Data for the task START

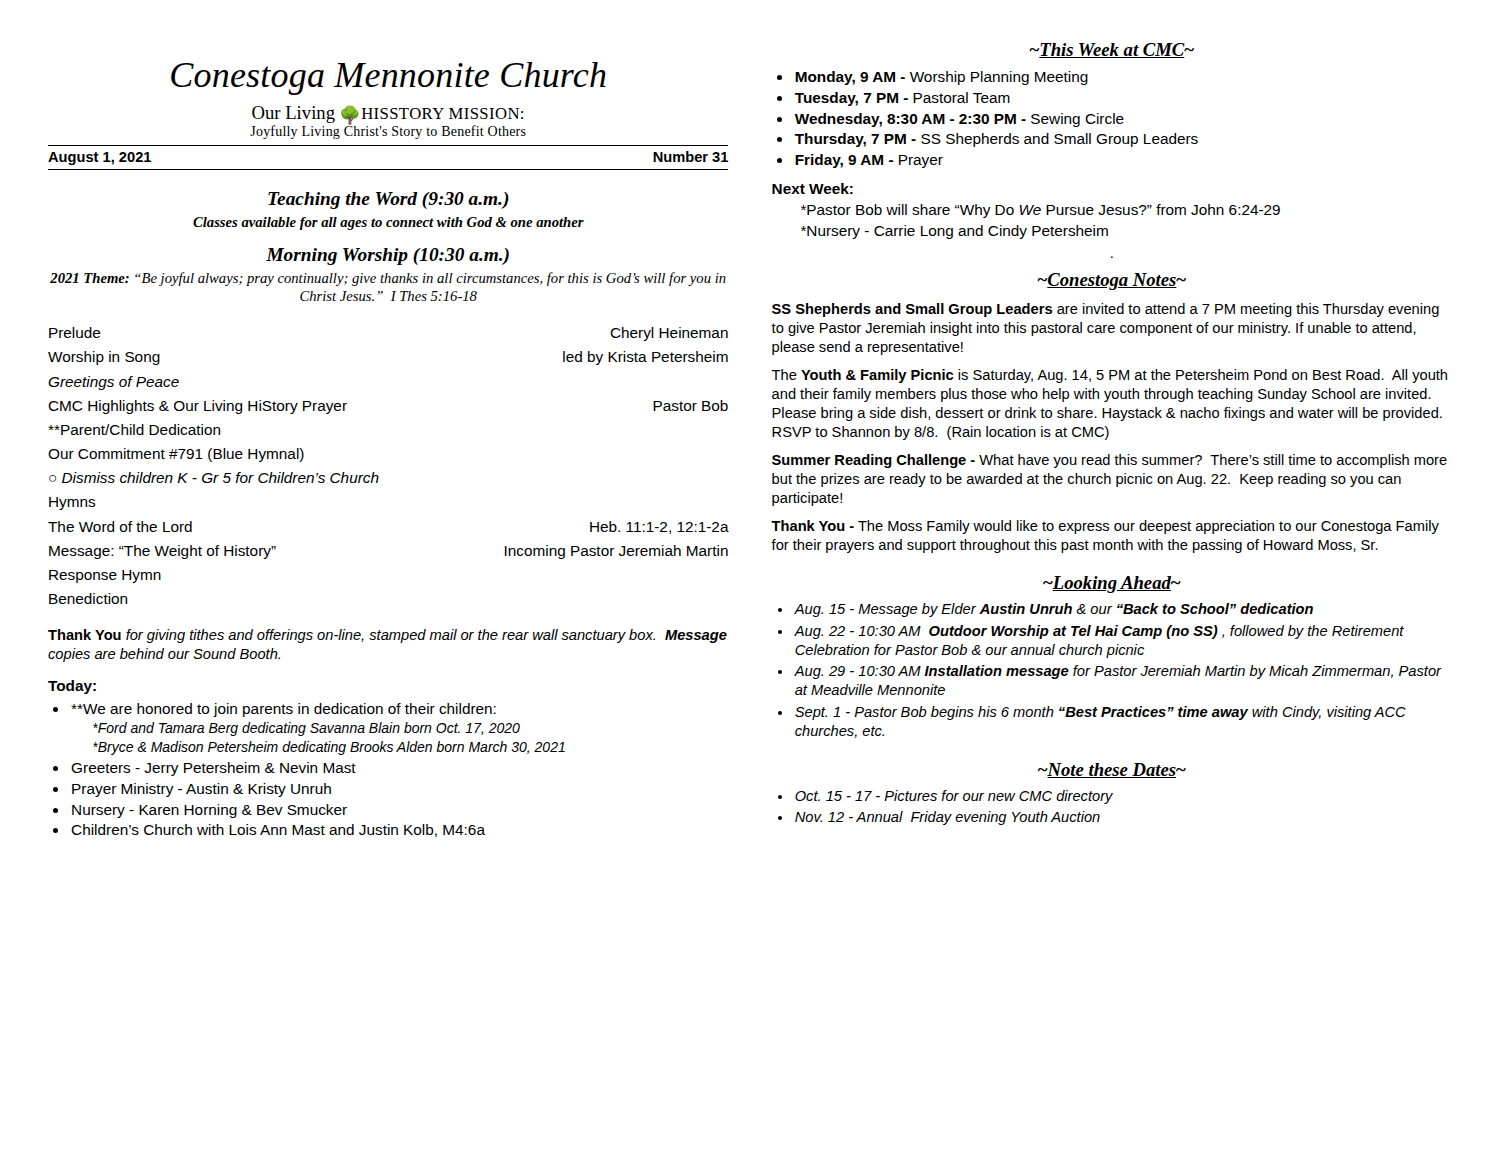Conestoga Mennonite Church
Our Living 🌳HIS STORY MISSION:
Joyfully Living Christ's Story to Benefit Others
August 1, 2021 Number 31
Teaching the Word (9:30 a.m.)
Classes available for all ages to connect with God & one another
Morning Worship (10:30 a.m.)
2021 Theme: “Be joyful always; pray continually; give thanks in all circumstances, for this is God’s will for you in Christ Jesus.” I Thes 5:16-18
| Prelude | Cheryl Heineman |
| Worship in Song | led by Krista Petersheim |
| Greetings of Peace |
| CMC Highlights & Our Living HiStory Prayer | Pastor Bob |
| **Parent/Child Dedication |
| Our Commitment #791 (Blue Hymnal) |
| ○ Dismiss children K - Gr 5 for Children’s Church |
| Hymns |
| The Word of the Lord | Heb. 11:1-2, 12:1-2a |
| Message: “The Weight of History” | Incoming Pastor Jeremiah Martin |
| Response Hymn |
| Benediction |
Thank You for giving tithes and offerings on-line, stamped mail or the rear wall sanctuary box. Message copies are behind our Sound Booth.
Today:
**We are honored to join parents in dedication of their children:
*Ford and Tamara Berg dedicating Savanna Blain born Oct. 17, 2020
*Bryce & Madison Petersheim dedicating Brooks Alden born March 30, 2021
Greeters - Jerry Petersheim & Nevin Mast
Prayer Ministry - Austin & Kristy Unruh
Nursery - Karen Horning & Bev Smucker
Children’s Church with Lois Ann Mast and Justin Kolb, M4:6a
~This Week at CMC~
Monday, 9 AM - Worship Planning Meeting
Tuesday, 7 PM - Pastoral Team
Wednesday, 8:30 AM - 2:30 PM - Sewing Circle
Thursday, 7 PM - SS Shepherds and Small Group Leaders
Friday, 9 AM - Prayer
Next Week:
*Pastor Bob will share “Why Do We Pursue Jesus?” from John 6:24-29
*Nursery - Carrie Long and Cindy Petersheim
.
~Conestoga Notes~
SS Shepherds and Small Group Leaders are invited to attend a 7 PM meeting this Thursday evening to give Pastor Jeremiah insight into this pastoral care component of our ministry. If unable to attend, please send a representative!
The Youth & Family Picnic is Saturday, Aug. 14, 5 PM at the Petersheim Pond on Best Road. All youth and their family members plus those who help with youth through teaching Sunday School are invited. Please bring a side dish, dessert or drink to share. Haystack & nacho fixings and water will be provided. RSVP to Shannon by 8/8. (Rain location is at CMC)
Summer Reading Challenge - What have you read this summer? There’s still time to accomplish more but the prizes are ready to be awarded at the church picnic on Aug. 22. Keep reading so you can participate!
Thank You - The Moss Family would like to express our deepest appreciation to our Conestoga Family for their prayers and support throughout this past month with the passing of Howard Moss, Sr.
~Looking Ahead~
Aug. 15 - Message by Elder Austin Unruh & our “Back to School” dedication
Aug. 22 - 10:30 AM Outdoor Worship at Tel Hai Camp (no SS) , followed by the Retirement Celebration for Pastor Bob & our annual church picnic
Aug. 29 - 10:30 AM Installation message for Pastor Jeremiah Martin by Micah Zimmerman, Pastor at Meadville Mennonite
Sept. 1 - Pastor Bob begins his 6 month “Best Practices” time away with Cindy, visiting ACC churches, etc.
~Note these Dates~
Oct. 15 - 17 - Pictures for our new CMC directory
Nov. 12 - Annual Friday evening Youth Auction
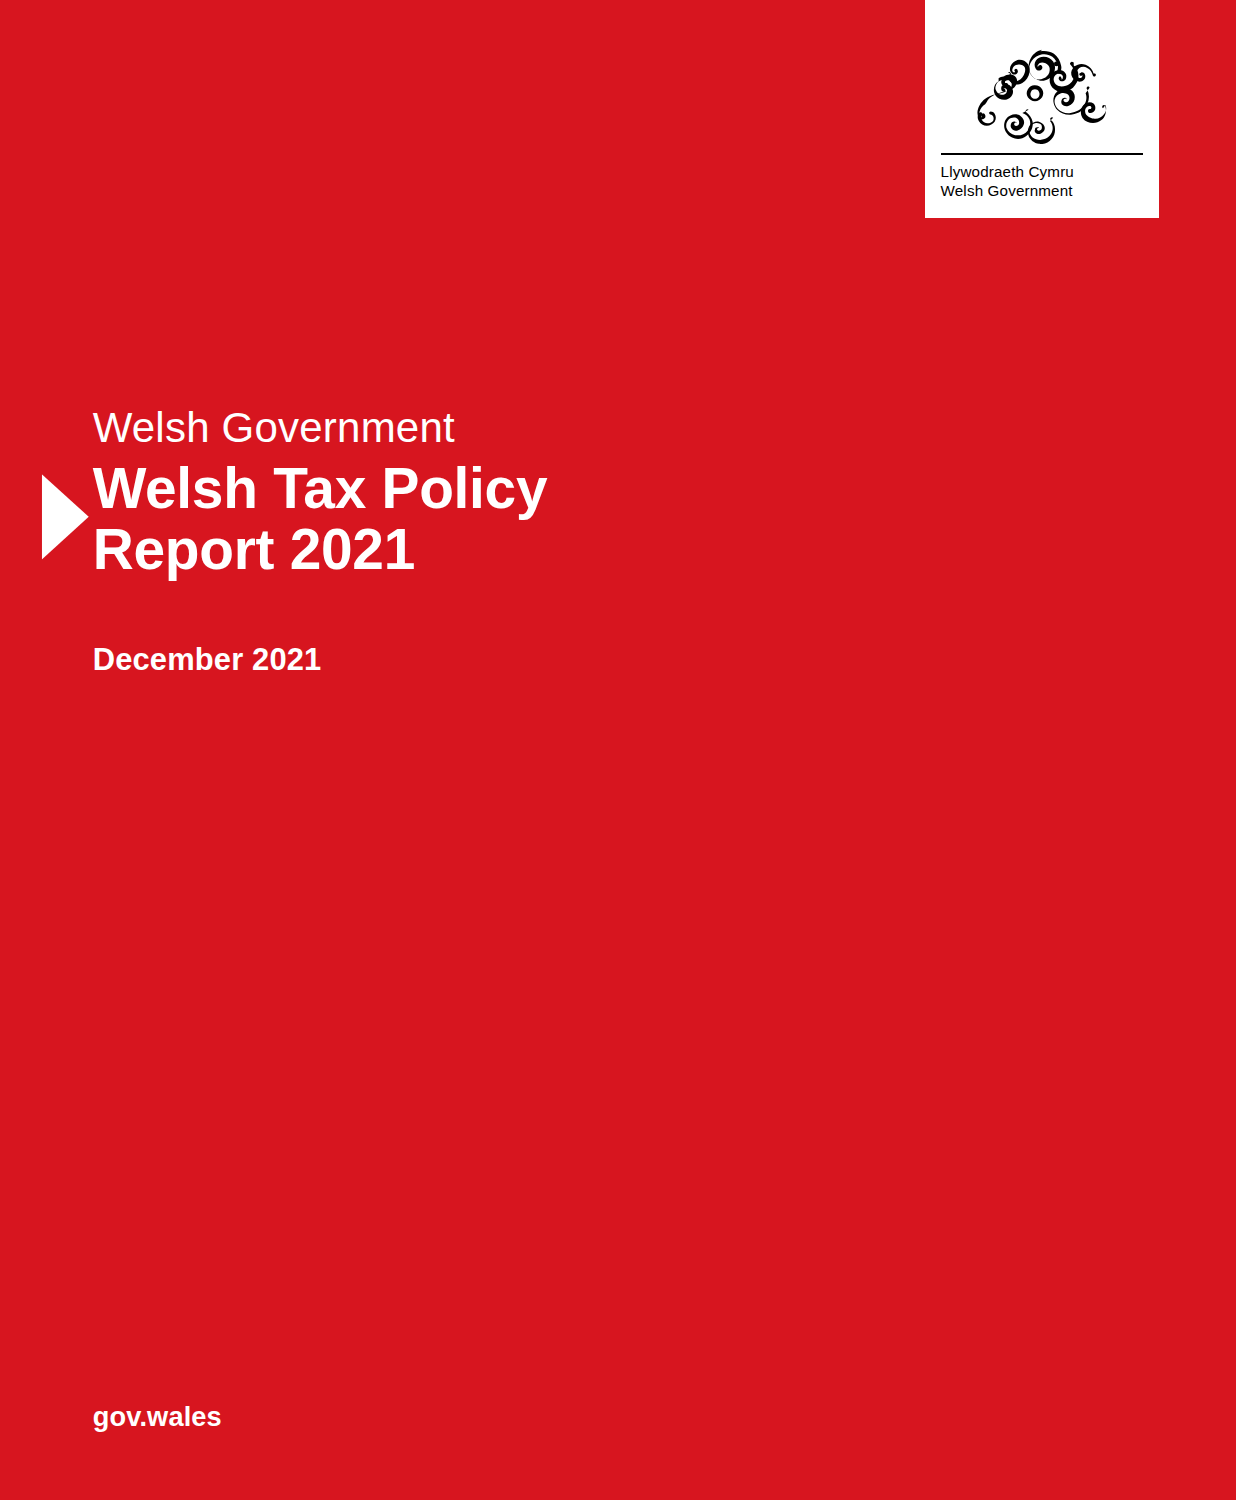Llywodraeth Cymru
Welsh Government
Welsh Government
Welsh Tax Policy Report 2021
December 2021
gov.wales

Data for the task END

In the records above, find every line with the word "evening" and copy it.

SS Shepherds and Small Group Leaders are invited to attend a 7 PM meeting this Thursday evening to give Pastor Jeremiah insight into this pastoral care component of our ministry. If unable to attend, please send a representative!
Nov. 12 - Annual Friday evening Youth Auction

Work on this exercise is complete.